Tommy Stinson of The Replacements takes us to his old house
For a band that so embodied the antithesis of image-driven ’80s music, The Replacements have nevertheless evolved their own image-driven mythology. The epic alcohol intake, the sloppy performances, the raids on their own record company and tapes being flung into the Mississippi River, the many comic misadventures of late guitarist Bob Stinson—all have fed the legend of a band that propagated a strain of back-to-basics rock that sought to eschew legend, returning it to the hands of regular kids who don’t buy into that shit.
That mythology achieved an unlikely focal point with the cover of The Replacements’ third album, Let It Be. A candid shot of the bleary-eyed band hanging out on a rooftop, everyday kids clad in ordinary jeans and Converse sneakers, it similarly represented the antithesis of the posed album photos that tried so hard to present an image or convey meaning. And yet the image, as journalist Michael Azerrad wrote in Our Band Could Be Your Life, became “a great little piece of mythmaking” anyway—not only capturing each band member’s individual personality (Paul Westerberg, the caustic genius too busy talking to acknowledge the camera’s presence; Bob, the smirking imp, etc.), but providing something like a blueprint for every group that would take guitar and beer in hand and blossom into grunge and “alternative” rock.
What’s more, the photo’s “meaning” would be endlessly hypothesized about and debated. Perhaps, similar to the album title, it was a slyly scaled-down parody of The Beatles’ own rooftop performance in Let It Be. Or no, maybe it was a commentary on rock’s promise of reinvention, that stardom can elevate the ordinary kid from the basement to somewhere overlooking the world. Though, in keeping with the pervasive sense of alienation in Westerberg’s songs, that elevation can only go so far—maybe just outside their bedroom window, with the childhood trophies looming overhead a constant reminder of the small rewards afforded by even trying.
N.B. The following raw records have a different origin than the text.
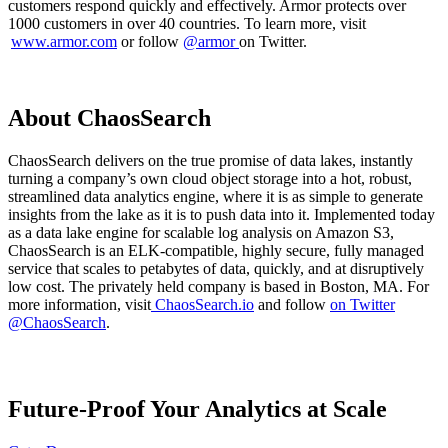
customers respond quickly and effectively. Armor protects over
1000 customers in over 40 countries. To learn more, visit
www.armor.com
or follow
@armor
on Twitter.
About ChaosSearch
ChaosSearch delivers on the true promise of data lakes, instantly
turning a company’s own cloud object storage into a hot, robust,
streamlined data analytics engine, where it is as simple to generate
insights from the lake as it is to push data into it. Implemented today
as a data lake engine for scalable log analysis on Amazon S3,
ChaosSearch is an ELK-compatible, highly secure, fully managed
service that scales to petabytes of data, quickly, and at disruptively
low cost. The privately held company is based in Boston, MA. For
more information, visit
ChaosSearch.io
and follow
on Twitter
@ChaosSearch
.
Future-Proof Your Analytics at Scale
Or maybe they were all just really hung over and sitting on a roof.
For what it’s worth, meaning wasn’t even part of the conversation the day it was shot. We spoke to photographer Daniel Corrigan at the CC Club—another oft-mythologized Replacements haunt (it inspired “Here Comes A Regular”) that sits right across the street from the old Oar Folkjokeopus record store, former home of the band’s Twin/Tone label—and he was quick to point out that the shot was just a last-minute decision, taken after doing some shots of the band practicing in the basement. It wasn’t even his first choice for a cover: He preferred the (almost as legendary) photo of the band in an elevator, trapped there after Corrigan lured them with the promise of cocaine.
Any meaning ascribed to it is therefore definitely after the fact—and, indeed, maybe even a point of contention between Corrigan and Westerberg, whom Corrigan says remains somewhat aloof toward him after years of his photo taking on its own life. “I think Paul in some way, a little bit, resents still to this day that the picture is mine and not his—because if it was his, more of the project would be his,” Corrigan told us. “People do make such a big deal about the picture and how it represents all this stuff… And I think even that concept kind of bothers Paul.”
Of course, if anyone has cause to quibble with the mythology surrounding the Let It Be photo, it would be bassist Tommy Stinson—the very person whose roof it was taken on. When we brought Stinson to the home where he’d spent his teenage years jamming with his brother, accidentally formulating a career, he was equally blasé about its supposedly legendary status. To him, this was just his mom’s old house, and—as he showed us where she’d once done donuts on a motorcycle in the backyard, eventually crashing into the basement, or the front porch where he and his brother used to get stoned and watched the storms roll in, sometimes hearing the screams from a nearby halfway house for schizophrenics—he shrugged off any idea that it’s some sort of landmark, the same way The ’Mats shrugged off the very idea of stardom.
“When you’re in it and itʼs part of your daily life—youʼve got your friends, you walk around, you go do your shit, you go to the bar, Hums, whatever, you hang out with your family—itʼs not like you have this sort of surreal existence. Itʼs just regular life to us,” Stinson said at one point. “We didnʼt have any clue about that. Itʼs like, ‘Letʼs go make some racket, Paul. Let’s go beat it up.’”
Still, even that indifference is part of the mythology—just like the Stinson house, or the CC Club, or the Hums Liquor store he mentioned within “stumbling distance,” which the band also made legendary through photographs. As is the band’s commitment to just banging out some tunes, regardless of where they might end up—something Stinson and Westerberg were doing the very day we talked.
At the time, Stinson didn’t let on that their new “racket-making,” ostensibly as part of the Songs For Slim project, was ready to blossom into a full-on Replacements reunion, with shows scheduled at Riot Fest dates in Toronto (Aug. 25), Chicago (Sept. 15), and Denver (Sept. 21). But much like the Let It Be house being just a house, he probably only would have downplayed their importance as just some shows. Even though, to so many people, it means so much more.